(Entries supplied begins)

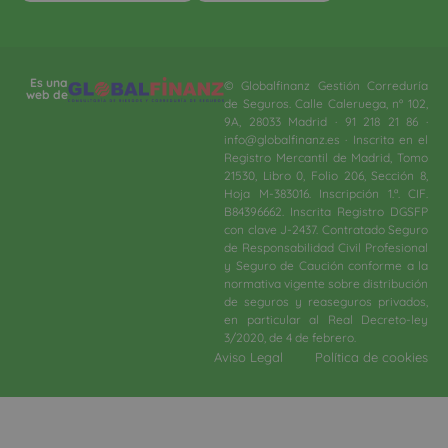
Es una
© Globalfinanz Gestión Correduría
web de
de Seguros. Calle Caleruega, nº 102,
9A, 28033 Madrid · 91 218 21 86 ·
info@globalfinanz.es · Inscrita en el
Registro Mercantil de Madrid, Tomo
21530, Libro 0, Folio 206, Sección 8,
Hoja M-383016. Inscripción 1.ª. CIF.
B84396662. Inscrita Registro DGSFP
con clave J-2437. Contratado Seguro
de Responsabilidad Civil Profesional
y Seguro de Caución conforme a la
normativa vigente sobre distribución
de seguros y reaseguros privados,
en particular al Real Decreto-ley
3/2020, de 4 de febrero.​
Aviso Legal
Política de cookies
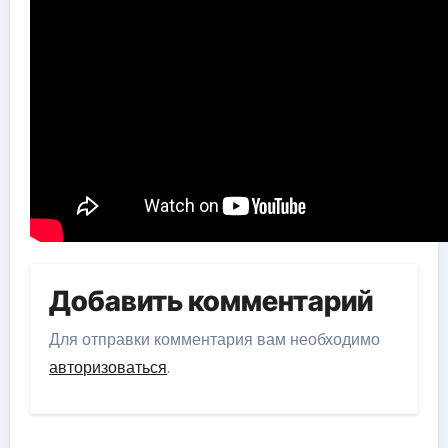
Добавить комментарий
Для отправки комментария вам необходимо
авторизоваться
.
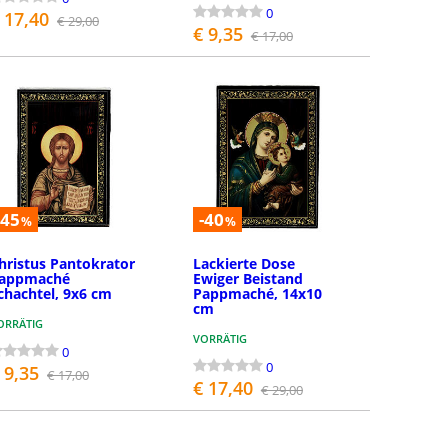
0
 17,40
€ 29,00
€ 9,35
€ 17,00
BESTELLEN
BESTELLEN
-45
-40
%
%
hristus Pantokrator
Lackierte Dose
appmaché
Ewiger Beistand
chachtel, 9x6 cm
Pappmaché, 14x10
cm
ORRÄTIG
VORRÄTIG
0
0
 9,35
€ 17,00
€ 17,40
€ 29,00
BESTELLEN
BESTELLEN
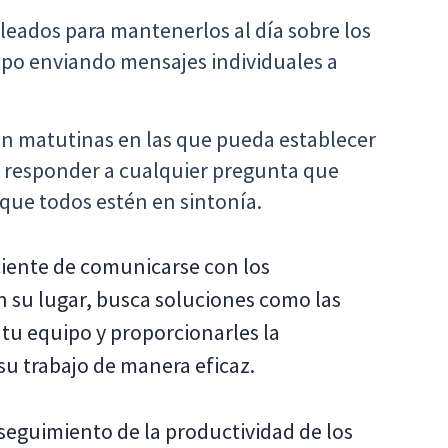
eados para mantenerlos al día sobre los
mpo enviando mensajes individuales a
ón matutinas en las que pueda establecer
 y responder a cualquier pregunta que
que todos estén en sintonía.
ciente de comunicarse con los
En su lugar, busca soluciones como las
e tu equipo y proporcionarles la
su trabajo de manera eficaz.
seguimiento de la productividad de los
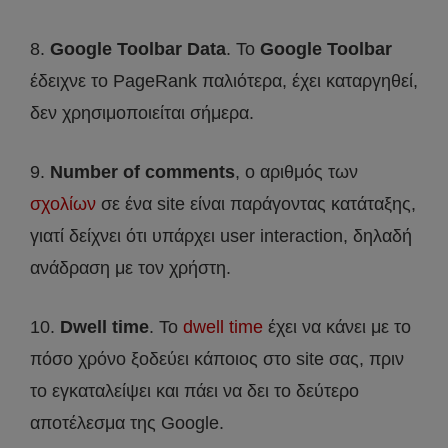
8.
Google Toolbar Data
. Το
Google Toolbar
έδειχνε το PageRank παλιότερα, έχει καταργηθεί,
δεν χρησιμοποιείται σήμερα.
9.
Number of comments
, ο αριθμός των
σχολίων
σε ένα site είναι παράγοντας κατάταξης,
γιατί δείχνει ότι υπάρχει user interaction, δηλαδή
ανάδραση με τον χρήστη.
10.
Dwell time
. Το
dwell time
έχει να κάνει με το
πόσο χρόνο ξοδεύει κάποιος στο site σας, πριν
το εγκαταλείψει και πάει να δει το δεύτερο
αποτέλεσμα της Google.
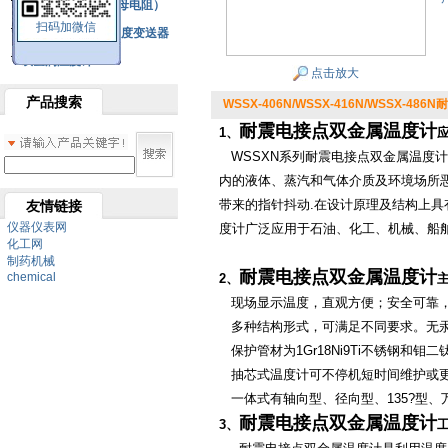
铂热电阻元件（云母电阻）
扫码加微信
SBW系列一体化温度变送器
双金属温度计
点击放大
产品搜索
WSSX-406N/WSSX-416N/WSSX-48
耐震电接点双金属温度计
1、
WSSXN
系列
耐震电接点双金属温度计
内的液体、蒸汽和气体介质及环境场所
带来的指针抖动
.
在设计原理及结构上具
友情链接
仪器仪表网
度计
广泛应用于石油、化工、机械、船
化工网
制药机械
耐震电接点双金属温度计
chemical
2、
现场显示温度，直观方便；安全可靠
多种结构形式，可满足不同要求。无汞
保护管材为
1Gr18Ni9Ti
不锈钢和钼二
抽芯式温度计
可不停机短时间维护或
一体式有轴向型、径向型、
135?
型、
耐震电接点双金属温度计
3、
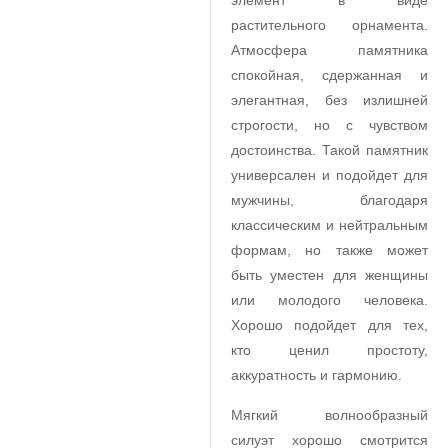
элемент в виде
растительного орнамента.
Атмосфера памятника
спокойная, сдержанная и
элегантная, без излишней
строгости, но с чувством
достоинства. Такой памятник
универсален и подойдет для
мужчины, благодаря
классическим и нейтральным
формам, но также может
быть уместен для женщины
или молодого человека.
Хорошо подойдет для тех,
кто ценил простоту,
аккуратность и гармонию.
Мягкий волнообразный
силуэт хорошо смотрится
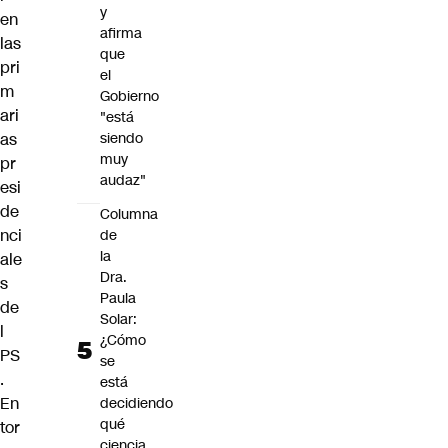
y
en
afirma
las
que
pri
el
m
Gobierno
ari
"está
as
siendo
muy
pr
audaz"
esi
de
Columna
nci
de
la
ale
Dra.
s
Paula
de
Solar:
l
¿Cómo
PS
se
.
está
En
decidiendo
qué
tor
ciencia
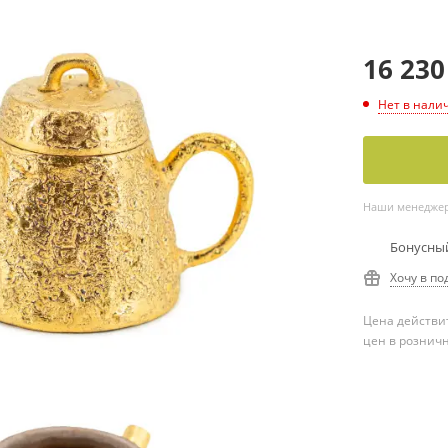
16 230
Нет в нали
Наши менеджеры
Бонусный
Хочу в по
Цена действит
цен в рознич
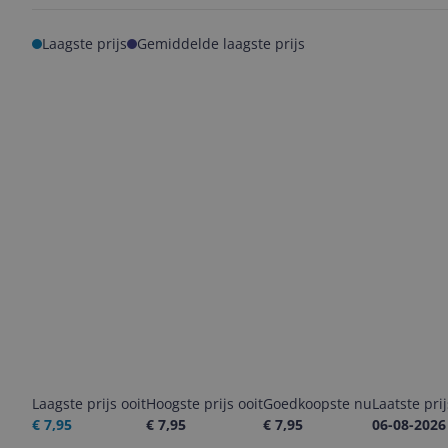
Laagste prijs
Gemiddelde laagste prijs
Laagste prijs ooit
Hoogste prijs ooit
Goedkoopste nu
Laatste pri
€ 7,95
€ 7,95
€ 7,95
06-08-2026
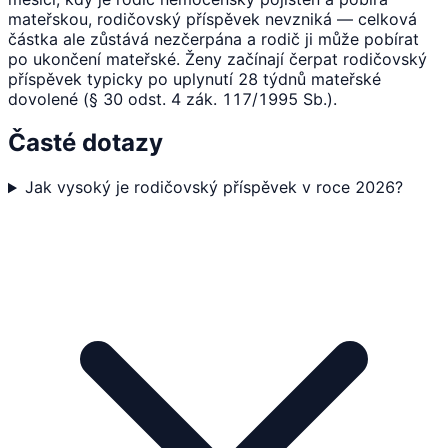
mateřskou, rodičovský příspěvek nevzniká — celková
částka ale zůstává nezčerpána a rodič ji může pobírat
po ukončení mateřské. Ženy začínají čerpat rodičovský
příspěvek typicky po uplynutí 28 týdnů mateřské
dovolené (§ 30 odst. 4 zák. 117/1995 Sb.).
Časté dotazy
Jak vysoký je rodičovský příspěvek v roce 2026?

(Entries supplied ends)

▸ Task instructions
When the word "подойдет" shows up in a line of the entries, report that line.

▸ Result
универсален и подойдет для
Хорошо подойдет для тех,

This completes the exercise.